Wal-Mart Pays $40 Million to Settle Worker Pay Dispute
Wal-Mart Stores, Inc. is paying $40 million to settle a lawsuit with the state of Massachusetts over a pay dispute with workers who claim they never got state law mandated breaks and overtime.
Bloomberg reports:
The group lawsuit, filed by hourly workers, claimed Walmart's managers required them to work off the clock and denied or cut short breaks. The settlement covers more than 87,000 current and former hourly workers in Massachusetts Walmart and Sam's Club stores, employee lawyers said today.

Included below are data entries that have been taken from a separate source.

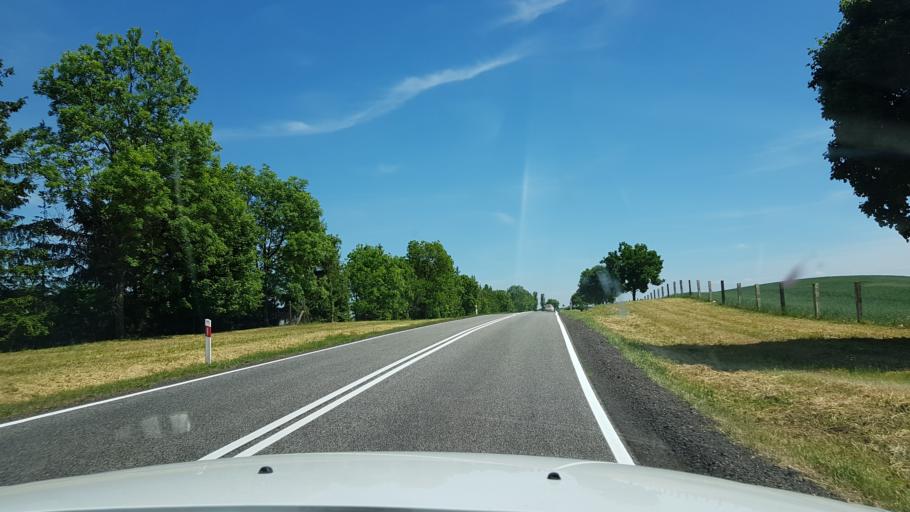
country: PL
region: West Pomeranian Voivodeship
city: Trzcinsko Zdroj
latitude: 52.9604
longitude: 14.5229
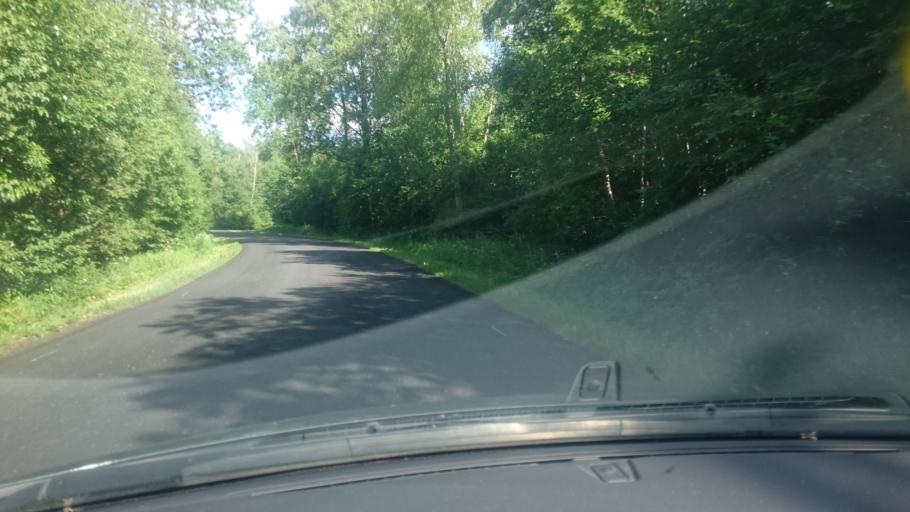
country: EE
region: Harju
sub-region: Rae vald
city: Vaida
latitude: 59.2271
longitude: 24.9986
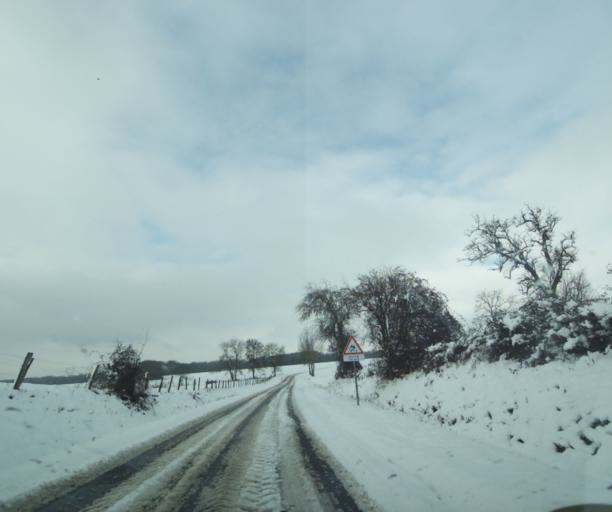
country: FR
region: Champagne-Ardenne
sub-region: Departement de la Haute-Marne
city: Montier-en-Der
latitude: 48.5121
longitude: 4.6905
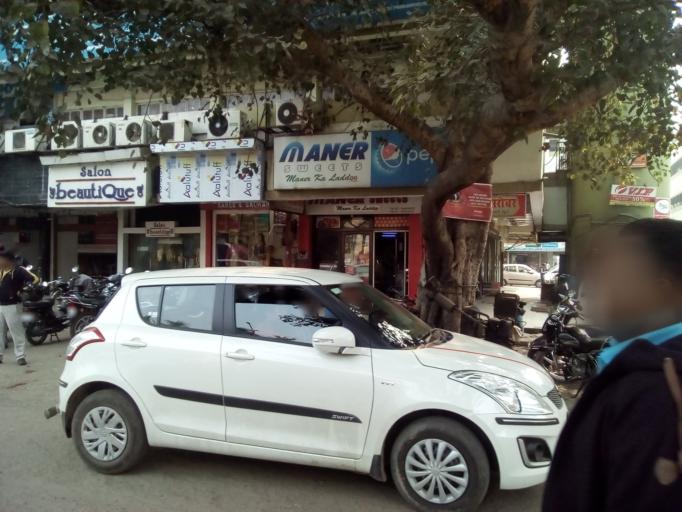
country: IN
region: Bihar
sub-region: Patna
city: Patna
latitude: 25.6103
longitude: 85.1341
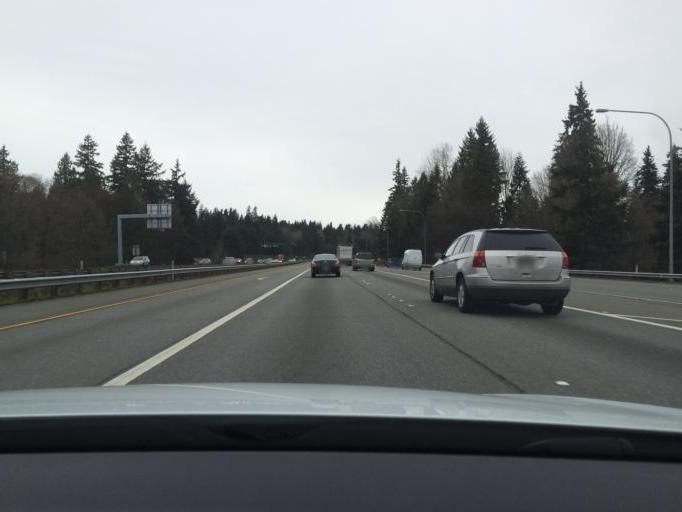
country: US
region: Washington
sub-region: King County
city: Bothell
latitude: 47.7967
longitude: -122.2177
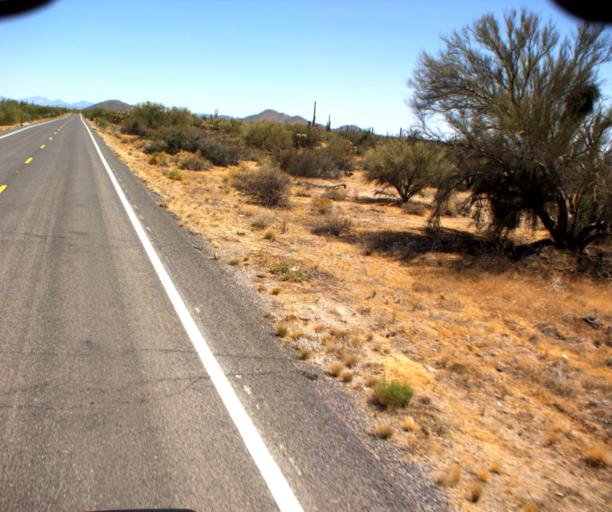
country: US
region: Arizona
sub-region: Pinal County
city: Florence
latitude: 32.7832
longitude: -111.1684
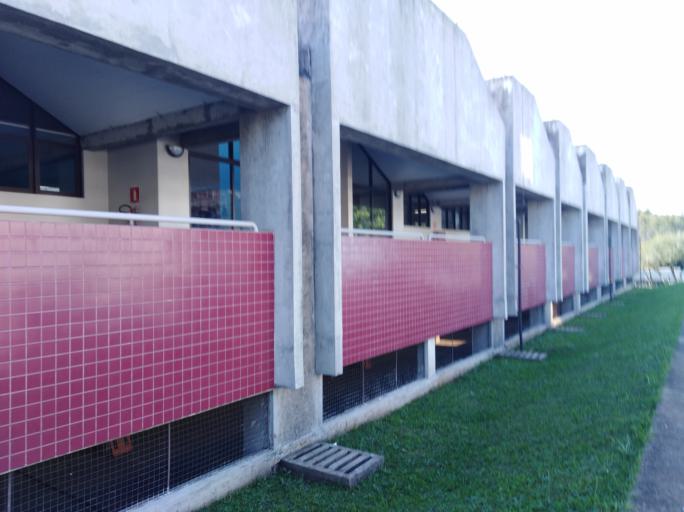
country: BR
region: Parana
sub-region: Curitiba
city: Curitiba
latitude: -25.4452
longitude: -49.2388
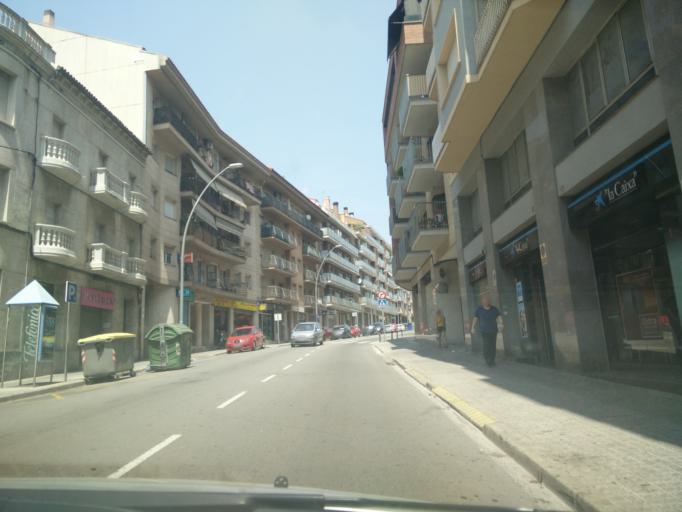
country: ES
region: Catalonia
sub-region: Provincia de Barcelona
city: Manresa
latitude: 41.7334
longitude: 1.8227
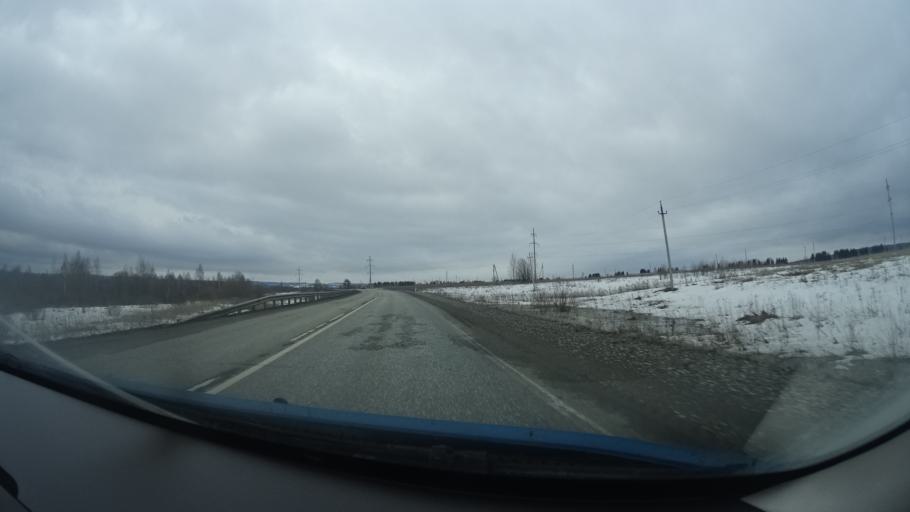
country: RU
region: Perm
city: Barda
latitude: 56.9510
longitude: 55.5837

The Massachusetts agreement brings the total amount of Walmart wage-and-hour lawsuit settlements to almost $900 million. This includes a December 2008 agreement to pay as much as $640 million to settle more than 60 wage-and-hour class actions filed in state and federal courts. The Massachusetts case wasn't among those settled.
"The settlement provides that Walmart's hourly employees in Massachusetts will recover between $400 and $2,500 for having been denied earned pay and benefits," workers' lawyer Carolyn Beasley Burton said in court papers filed today. The settlement will 'provide a mini-stimulus to Massachusetts as the money is distributed and spent by class members around the state," she said.
Wal-Mart decided to settle on the eve of trial. Clearly its lawyers felt that a jury was going to rule for the disgruntled workers. Wal-Mart has been working hard to clean up its poor image and getting this case off the dockets will help with that, although it's a big payout that shareholders are not going to be happy about.